Lazy I.O.
Lazy IO works like that
readFile :: FilePath -> IO ByteString
where a ByteString guaranteed to be read only by ByteString . For this, we could (almost) write
-- given 'readChunk' which reads a chunk beginning at n readChunk :: FilePath -> Int -> IO (Int, ByteString) readFile fp = readChunks 0 where readChunks n = do (n', chunk) <- readChunk fp n chunks <- readChunks n' return (chunk <> chunks)
but here we note that the readChunks n' I / O readChunks n' is executed until even the partial result available as chunk is returned. This means that we are not at all lazy. To combat this, we use unsafeInterleaveIO
readFile fp = readChunks 0 where readChunks n = do (n', chunk) <- readChunk fp n chunks <- unsafeInterleaveIO (readChunks n') return (chunk <> chunks)
which causes readChunks n' to return immediately, so the IO action will only be executed when this thunk is forced.
This is the dangerous part: with unsafeInterleaveIO we put off a bunch of IO operations at non-deterministic points in the future, which depend on how we consume our ByteString chunks.
Correction of a problem with coroutines
We would like to take the chunk processing step between the call to readChunk and recursion readChunks .
readFileCo :: Monoid a => FilePath -> (ByteString -> IO a) -> IO a readFileCo fp action = readChunks 0 where readChunks n = do (n', chunk) <- readChunk fp n a <- action chunk as <- readChunks n' return (a <> as)

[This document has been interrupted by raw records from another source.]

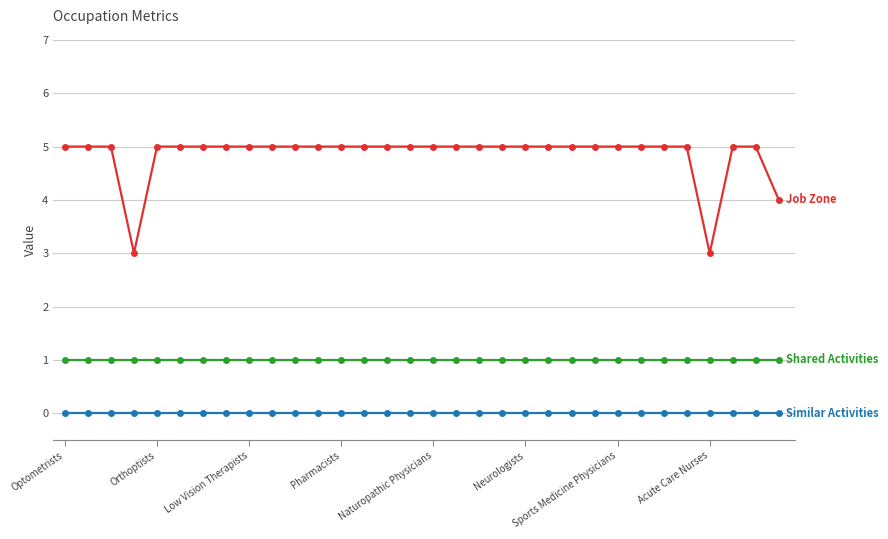

What is the maximum value shown in the chart?

5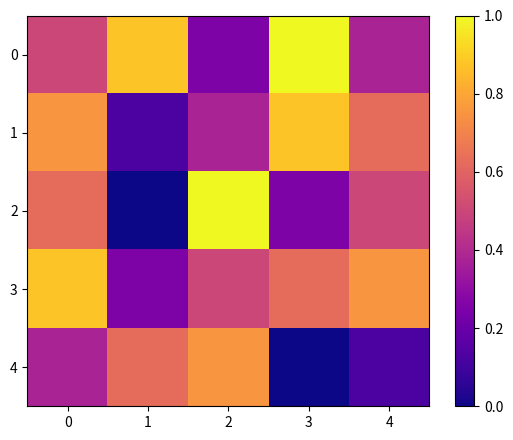

List the series in order of their peak value, highest first.

0, 2, 1, 3, 4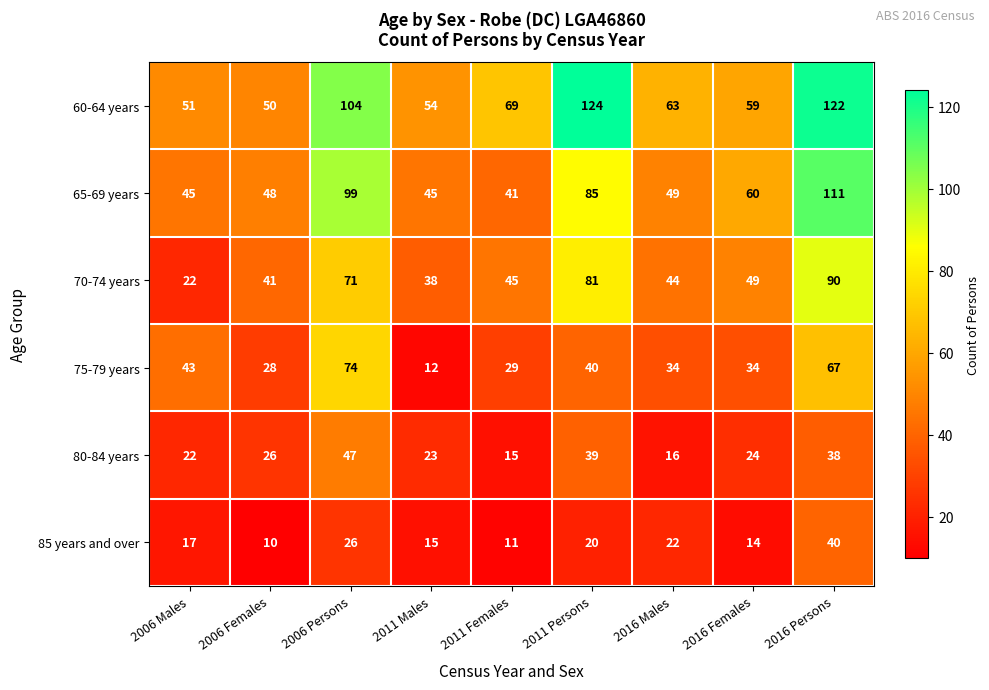

What is the difference between the second highest and minimum values in the 75-79 years series?

55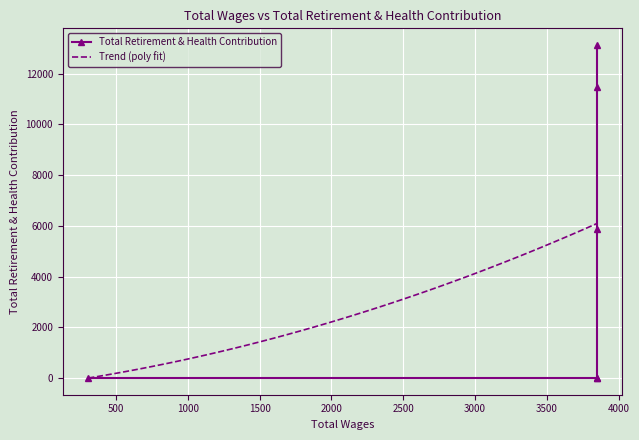

Which category has the highest value across all series?

3849.0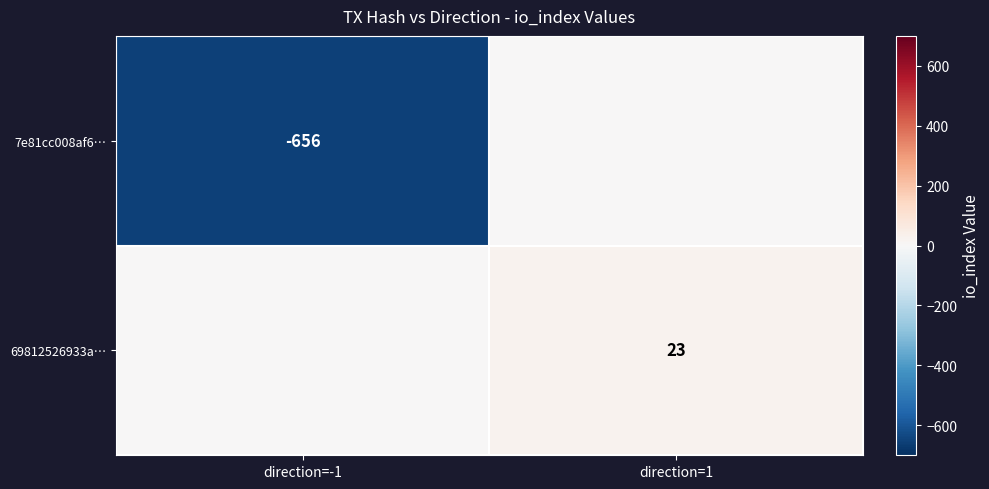

True or false: 69812526933a… has a value of 15 at direction=1.

False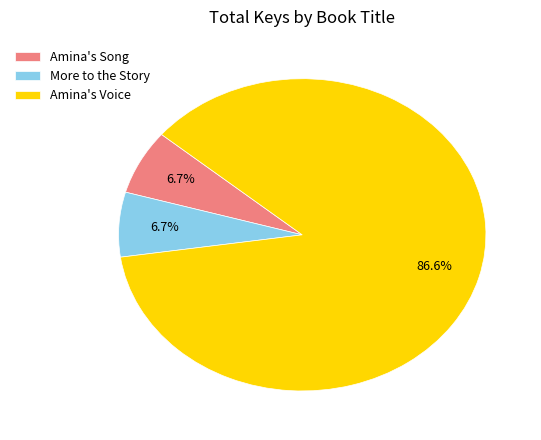

To the nearest percent, what portion does More to the Story represent?

7%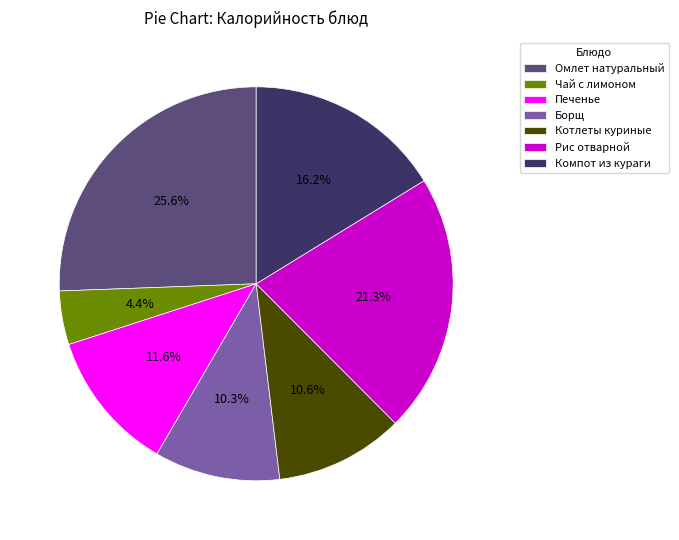

How many slices are in this pie chart?

7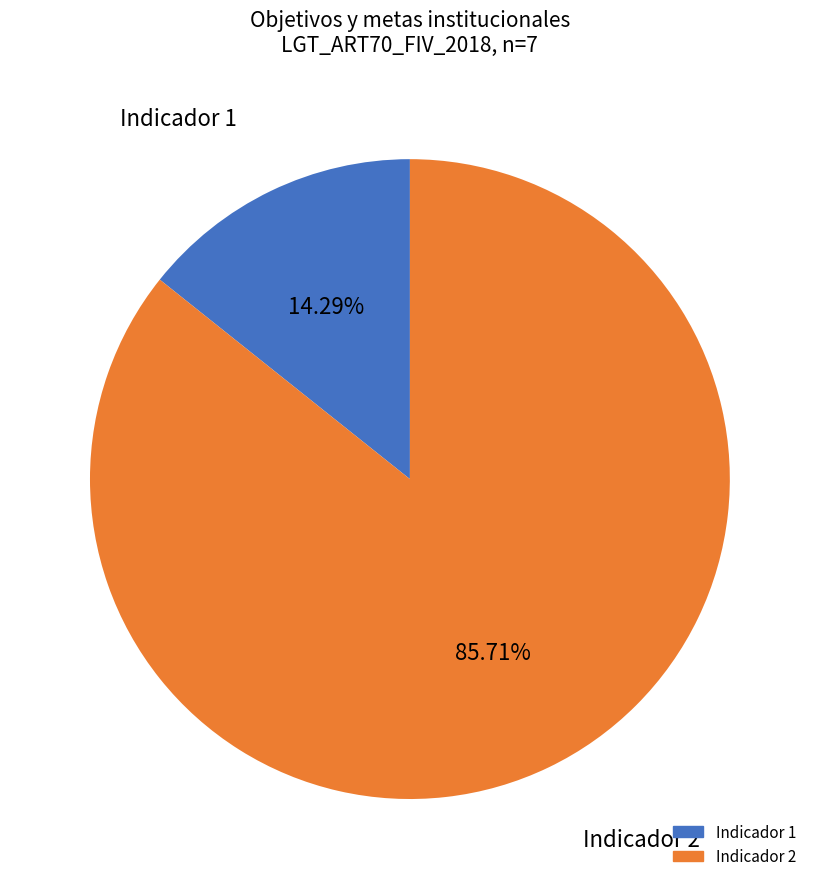

How many segments does this pie chart have?

2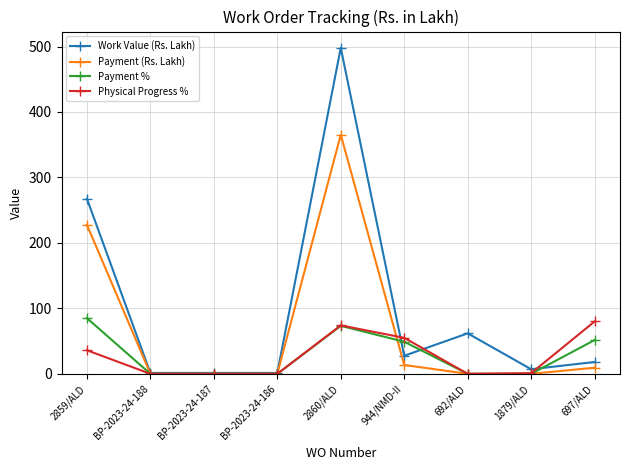

What is the difference between the maximum and minimum values in the Payment (Rs. Lakh) series?

365.3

Now we have the ability to perform arbitrary IO actions after loading each small fragment. This allows us to do a lot more work gradually, without fully loading the ByteString into memory. Unfortunately, this is not a very complicated composition - we need to build our action consumption and pass it to our producer ByteString to launch it.
IO-based pipes
This is basically what pipes solves - it allows us to easily compose efficient coroutines. For example, we will now write the file reader as a Producer , which can be considered as โstreamingโ pieces of a file when its effect gets to run in the end.
produceFile :: FilePath -> Producer ByteString IO () produceFile fp = produce 0 where produce n = do (n', chunk) <- liftIO (readChunk fp n) yield chunk produce n'
Note the similarities between this code and readFileCo above - we just replace the coroutine action call with the yield chunk we created so far. This call to yield a Producer type instead of the raw IO action that we can compose with other Pipe types to create a convenient consumption pipeline called Effect IO() .
All this channel construction is performed statically, without any IO actions. Here's how pipes allow you to write your coroutines more easily. All effects are triggered immediately when we call runEffect in our main IO action.
runEffect :: Effect IO () -> IO ()
Attoparsec
So why do you want to connect attoparsec to pipes ? Well, attoparsec optimized for lazy parsing. If you produce pieces served to an attoparsec parser in an effectful manner, then you will be at a dead end. Could you
- Use strict I / O and load the entire string into memory only for lazy use by your analyzer. It is simple, predictable, but inefficient.
- Use lazy I / O and lose the ability to reason about when your I / O production effects will actually be triggered, causing possible resource leaks or closed-handle exceptions according to the consumption schedule of the items analyzed. This is more efficient than (1), but can easily become unpredictable; or,
- Use
pipes (or conduit ) to create a coroutine system that includes your lazy attoparsec analyzer allowing it to work with the minimum necessary input, while at the same time generating the analyzed values โโas lazily as possible throughout the stream.